● What you are asked to do:
Retype only what runs from the first line of the listing to the line holding "неожиданных трат, особенно если выбирать", both included. Do not retype the pictures.
--------------------------------
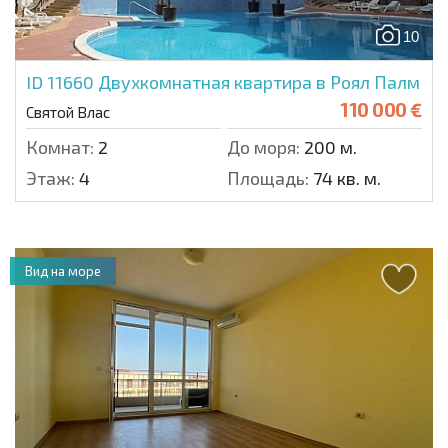
10
ID 11660
Двухкомнатная квартира в Роял Палм
110 000 €
Святой Влас
Комнат:
2
До моря:
200 м.
Этаж:
4
Площадь:
74 кв. м.
Вид на море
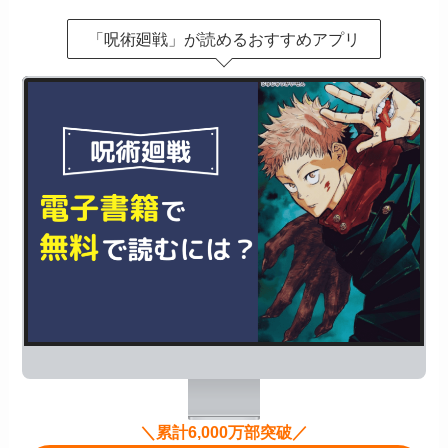
「呪術廻戦」が読めるおすすめアプリ
＼累計6,000万部突破／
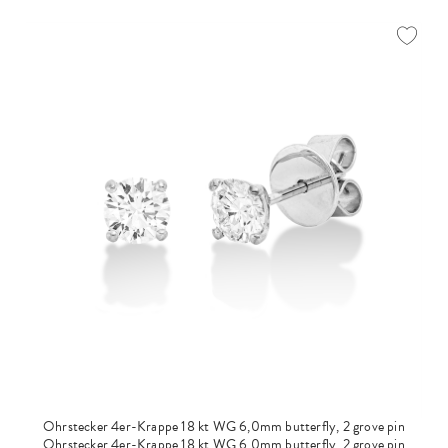
Ohrstecker 4er-Krappe 18 kt WG 6,0mm butterfly, 2 grove pin
Ohrstecker 4er-Krappe 18 kt WG 6,0mm butterfly, 2 grove pin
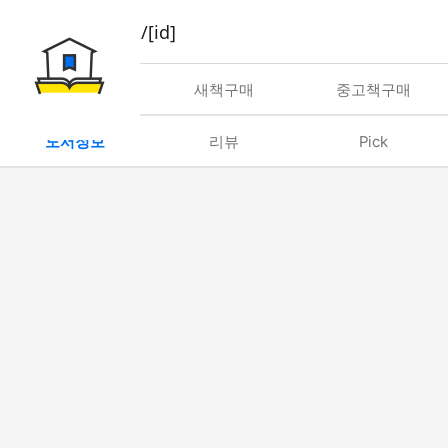
book/rent/[id]
대여
새책구매
중고책구매
도서정보
리뷰
Pick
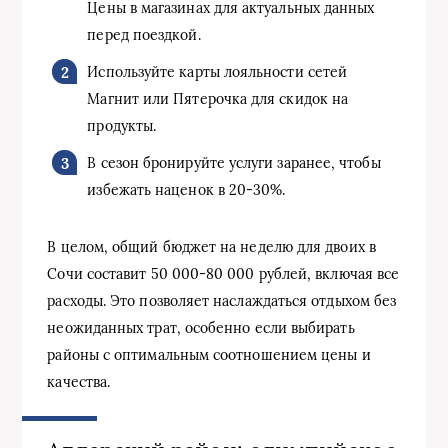
Цены в магазинах для актуальных данных
перед поездкой.
Используйте карты лояльности сетей
Магнит или Пятерочка для скидок на
продукты.
В сезон бронируйте услуги заранее, чтобы
избежать наценок в 20-30%.
В целом, общий бюджет на неделю для двоих в
Сочи составит 50 000-80 000 рублей, включая все
расходы. Это позволяет наслаждаться отдыхом без
неожиданных трат, особенно если выбирать
районы с оптимальным соотношением цены и
качества.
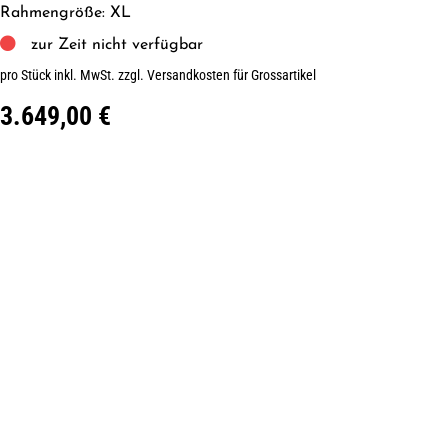
Rahmengröße: XL
zur Zeit nicht verfügbar
pro Stück inkl. MwSt.
zzgl. Versandkosten für Grossartikel
3.649,00 €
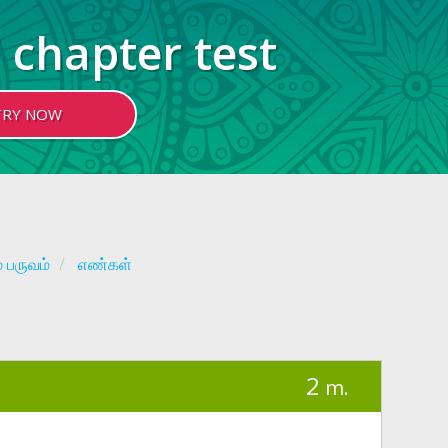
 chapter test
TRY NOW
் பருவம்
எண்கள்
2
m.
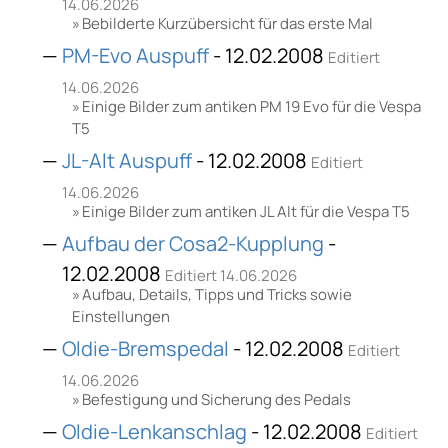
14.06.2026
Bebilderte Kurzübersicht für das erste Mal
PM-Evo Auspuff
- 12.02.2008
Editiert
14.06.2026
Einige Bilder zum antiken PM 19 Evo für die Vespa
T5
JL-Alt Auspuff
- 12.02.2008
Editiert
14.06.2026
Einige Bilder zum antiken JL Alt für die Vespa T5
Aufbau der Cosa2-Kupplung
-
12.02.2008
Editiert 14.06.2026
Aufbau, Details, Tipps und Tricks sowie
Einstellungen
Oldie-Bremspedal
- 12.02.2008
Editiert
14.06.2026
Befestigung und Sicherung des Pedals
Oldie-Lenkanschlag
- 12.02.2008
Editiert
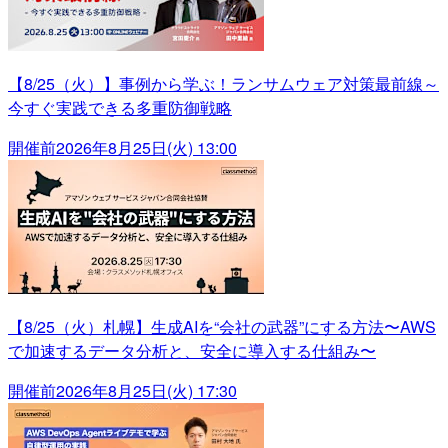
【8/25（火）】事例から学ぶ！ランサムウェア対策最前線～
今すぐ実践できる多重防御戦略
開催前
2026年8月25日(火) 13:00
【8/25（火）札幌】生成AIを“会社の武器”にする方法〜AWS
で加速するデータ分析と、安全に導入する仕組み〜
開催前
2026年8月25日(火) 17:30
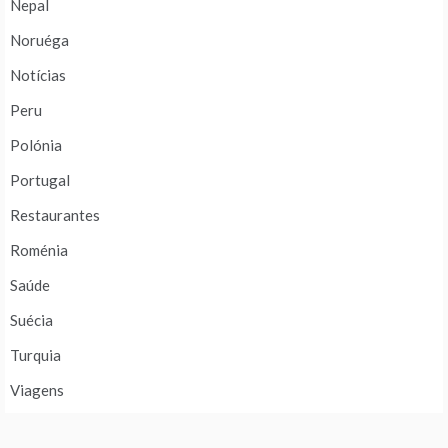
Nepal
Noruéga
Notícias
Peru
Polónia
Portugal
Restaurantes
Roménia
Saúde
Suécia
Turquia
Viagens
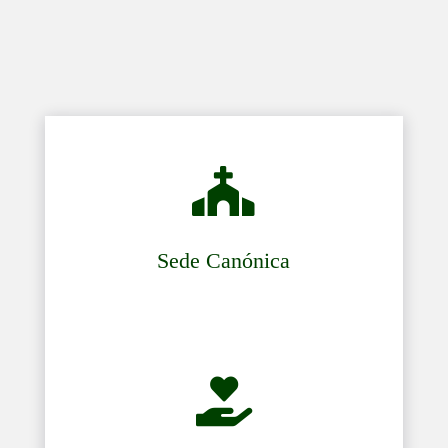

Sede Canónica

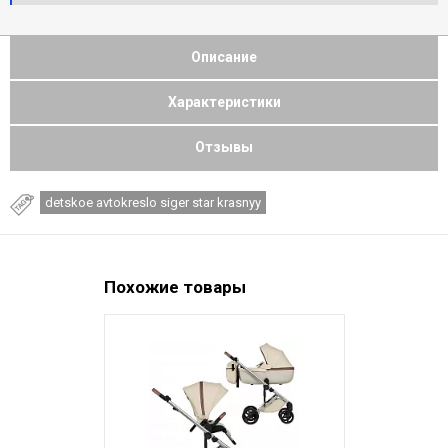
Описание
Характеристики
Отзывы
detskoe avtokreslo siger star krasnyy
Похожие товары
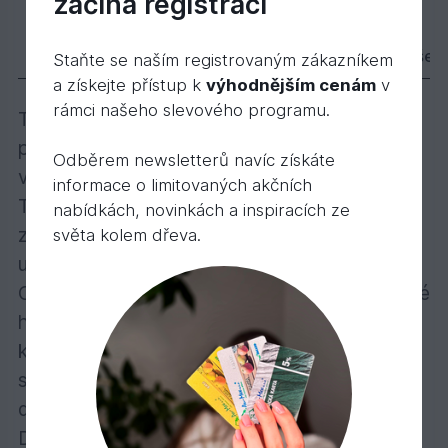
začíná registrací
3123 Dekorační vosk transparentní zlatý javor 0
454,
Kč
96
Popis
Varianty
Parametry
Příslušen
Staňte se naším registrovaným zákazníkem
a získejte přístup k
výhodnějším cenám
v
rámci našeho slevového programu.
Transparentní a intenzivně zbarvené
provedení – všestranný talent pro dřevo ve
Odběrem newsletterů navíc získáte
vnitřních prostorách!
informace o limitovaných akčních
Transparentně zbarvený nebo intenzivně
nabídkách, novinkách a inspiracích ze
zbarvený, polomatný nebo matný, k použití
světa kolem dřeva.
uvnitř
Obzvláště se doporučuje na nábytek a dětské
hračky, podlahy (U podlah se doporučuje
konečný nátěr Tvrdým voskovým olejem),
stěny, stropy, dveře, lišty, trámy a lepené
dřevo.
Dekorační vosk vytvoří povrch odpuzující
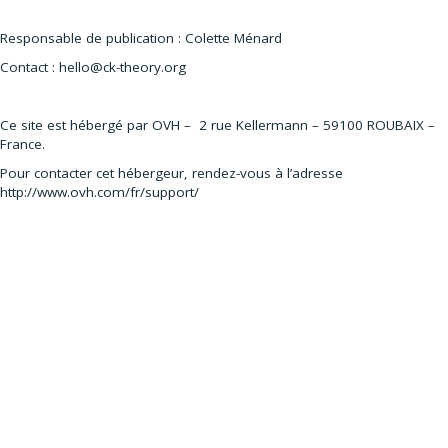
Responsable de publication : Colette Ménard
Contact : hello@ck-theory.org
Ce site est hébergé par OVH – 2 rue Kellermann – 59100 ROUBAIX –
France.
Pour contacter cet hébergeur, rendez-vous à l’adresse
http://www.ovh.com/fr/support/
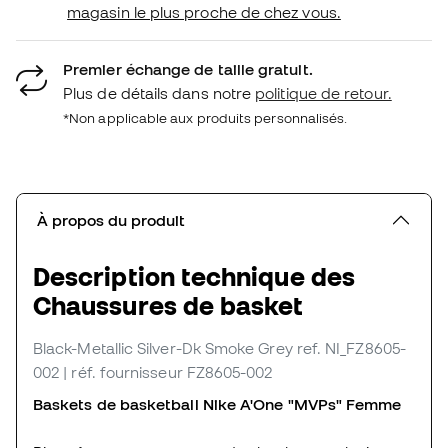
magasin le plus proche de chez vous.
Premier échange de taille gratuit.
Plus de détails dans notre
politique de retour.
*Non applicable aux produits personnalisés.
À propos du produit
Description technique des
Chaussures de basket
Black-Metallic Silver-Dk Smoke Grey
ref. NI_FZ8605-
002
| réf. fournisseur FZ8605-002
Baskets de basketball Nike A'One "MVPs" Femme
--------------------------------
● Problem solution:
10
ID 11660
Двухкомнатная квартира в Роял Палм
110 000 €
Святой Влас
Комнат:
2
До моря:
200 м.
Этаж:
4
Площадь:
74 кв. м.
Вид на море
「呪術廻戦」が読めるおすすめアプリ
＼累計6,000万部突破／
Ohrstecker 4er-Krappe 18 kt WG 6,0mm butterfly, 2 grove pin
Ohrstecker 4er-Krappe 18 kt WG 6,0mm butterfly, 2 grove pin
book/rent/[id]
대여
새책구매
중고책구매
도서정보
리뷰
Pick
Цены в магазинах для актуальных данных
перед поездкой.
Используйте карты лояльности сетей
Магнит или Пятерочка для скидок на
продукты.
В сезон бронируйте услуги заранее, чтобы
избежать наценок в 20-30%.
В целом, общий бюджет на неделю для двоих в
Сочи составит 50 000-80 000 рублей, включая все
расходы. Это позволяет наслаждаться отдыхом без
неожиданных трат, особенно если выбирать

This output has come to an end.